Re: [PATCH V18 3/9] drivers: perf: arm_pmu: Add infrastructure for branch stack sampling

From: Mark Rutland
Date: Fri Jun 14 2024 - 11:04:45 EST


On Thu, Jun 13, 2024 at 11:47:25AM +0530, Anshuman Khandual wrote:
> @@ -289,6 +289,23 @@ static void armpmu_start(struct perf_event *event, int flags)
> {
> struct arm_pmu *armpmu = to_arm_pmu(event->pmu);
> struct hw_perf_event *hwc = &event->hw;
> + struct pmu_hw_events *cpuc = this_cpu_ptr(armpmu->hw_events);
> + int idx;
> +
> + /*
> + * Merge all branch filter requests from different perf
> + * events being added into this PMU. This includes both
> + * privilege and branch type filters.
> + */
> + if (armpmu->has_branch_stack) {
> + cpuc->branch_sample_type = 0;
> + for (idx = 0; idx < ARMPMU_MAX_HWEVENTS; idx++) {
> + struct perf_event *event_idx = cpuc->events[idx];
> +
> + if (event_idx && has_branch_stack(event_idx))
> + cpuc->branch_sample_type |= event_idx->attr.branch_sample_type;
> + }
> + }

When we spoke about this, I meant that we should do this under armpmu::start(),
or a callee or caller thereof once we know all the events are configured, just
before we actually enable the PMU.

For example, this could live in armv8pmu_branch_enable(), which'd allow
all the actual logic to be added in the BRBE enablement patch.

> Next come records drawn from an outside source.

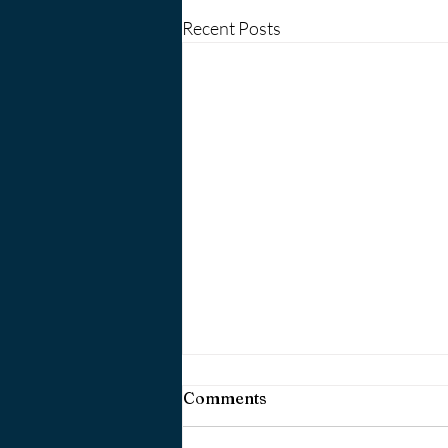
Recent Posts
Comments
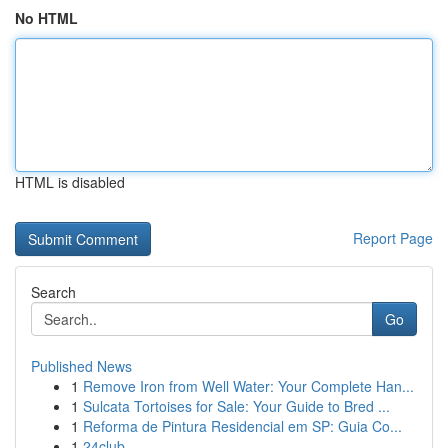
No HTML
HTML is disabled
Report Page
Search
Go
Published News
1
Remove Iron from Well Water: Your Complete Han...
1
Sulcata Tortoises for Sale: Your Guide to Bred ...
1
Reforma de Pintura Residencial em SP: Guia Co...
1
24club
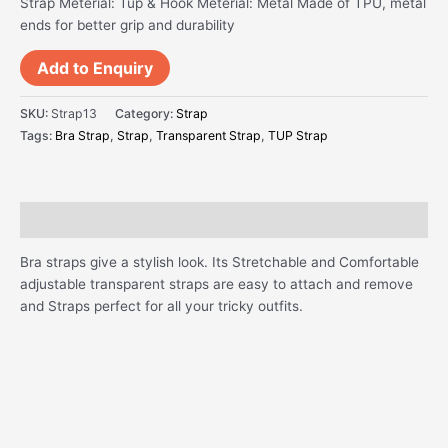
Strap Meterial: Tup & Hook Meterial: Metal Made of TPU, metal
ends for better grip and durability
Add to Enquiry
SKU:
Strap13
Category:
Strap
Tags:
Bra Strap
,
Strap
,
Transparent Strap
,
TUP Strap
Description
Bra straps give a stylish look. Its Stretchable and Comfortable
adjustable transparent straps are easy to attach and remove
and Straps perfect for all your tricky outfits.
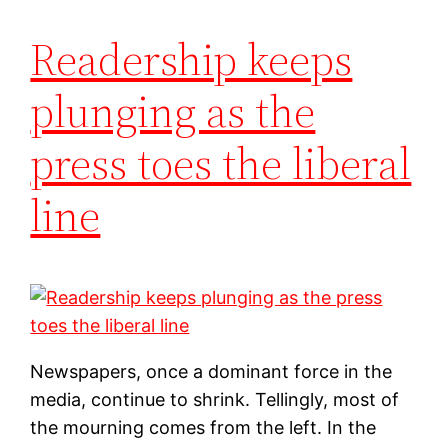
Readership keeps
plunging as the
press toes the liberal
line
Newspapers, once a dominant force in the
media, continue to shrink. Tellingly, most of
the mourning comes from the left. In the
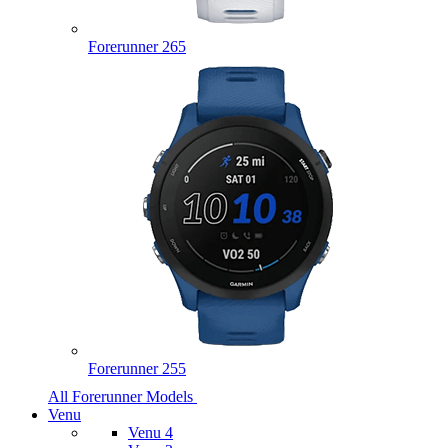
Forerunner 265
Forerunner 255
All Forerunner Models
Venu
Venu 4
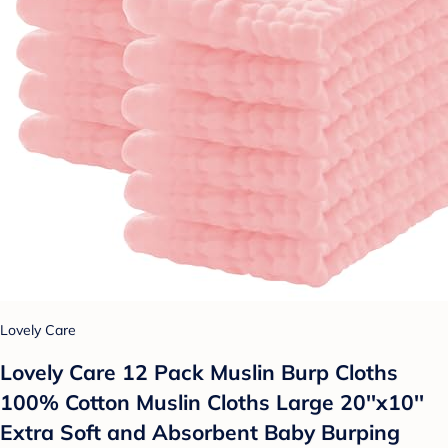
Lovely Care
Lovely Care 12 Pack Muslin Burp Cloths
100% Cotton Muslin Cloths Large 20''x10''
Extra Soft and Absorbent Baby Burping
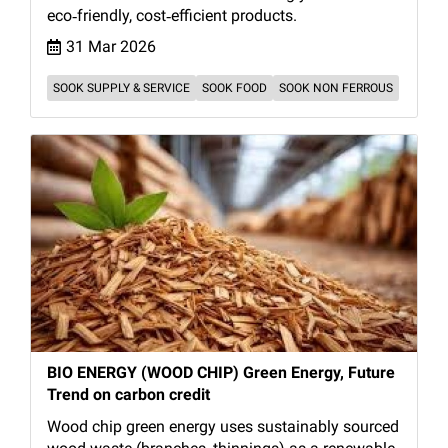
eco‑friendly, cost‑efficient products.
31 Mar 2026
SOOK SUPPLY & SERVICE
SOOK FOOD
SOOK NON FERROUS
BIO ENERGY (WOOD CHIP) Green Energy, Future
Trend on carbon credit
Wood chip green energy uses sustainably sourced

Doing this in armpmu_start() doesn't work as well because it won't handle
events being removed.

[...]

> diff --git a/include/linux/perf/arm_pmu.h b/include/linux/perf/arm_pmu.h
> index b3b34f6670cf..9eda16dd684e 100644
> --- a/include/linux/perf/arm_pmu.h
> +++ b/include/linux/perf/arm_pmu.h
> @@ -46,6 +46,18 @@ static_assert((PERF_EVENT_FLAG_ARCH & ARMPMU_EVT_63BIT) == ARMPMU_EVT_63BIT);
> }, \
> }
>
> +/*
> + * Maximum branch record entries which could be processed
> + * for core perf branch stack sampling support, regardless
> + * of the hardware support available on a given ARM PMU.
> + */
> +#define MAX_BRANCH_RECORDS 64
> +
> +struct branch_records {
> + struct perf_branch_stack branch_stack;
> + struct perf_branch_entry branch_entries[MAX_BRANCH_RECORDS];
> +};
> +
> /* The events for a given PMU register set. */
> struct pmu_hw_events {
> /*
> @@ -66,6 +78,17 @@ struct pmu_hw_events {
> struct arm_pmu *percpu_pmu;
>
> int irq;
> +
> + struct branch_records *branches;
> +
> + /* Active context for task events */
> + void *branch_context;

Using 'void *' here makes this harder to reason about and hides type
safety issues.

Give this a real type. IIUC it should be 'perf_event_context *'.

> +
> + /* Active events requesting branch records */
> + unsigned int branch_users;
> +
> + /* Active branch sample type filters */
> + unsigned long branch_sample_type;
> };
>
> enum armpmu_attr_groups {
> @@ -96,8 +119,15 @@ struct arm_pmu {
> void (*stop)(struct arm_pmu *);
> void (*reset)(void *);
> int (*map_event)(struct perf_event *event);
> + void (*sched_task)(struct perf_event_pmu_context *pmu_ctx, bool sched_in);
> + bool (*branch_stack_init)(struct perf_event *event);
> + void (*branch_stack_add)(struct perf_event *event, struct pmu_hw_events *cpuc);
> + void (*branch_stack_del)(struct perf_event *event, struct pmu_hw_events *cpuc);
> + void (*branch_stack_reset)(void);

The reset callback isn't used in this series; s

Subsequent patches call armv8pmu_branch_stack_reset() directly from
PMUv3 and the BRBE driver, and arm_pmu::branch_stack_reset() is never
used, so we can delete it.

Mark.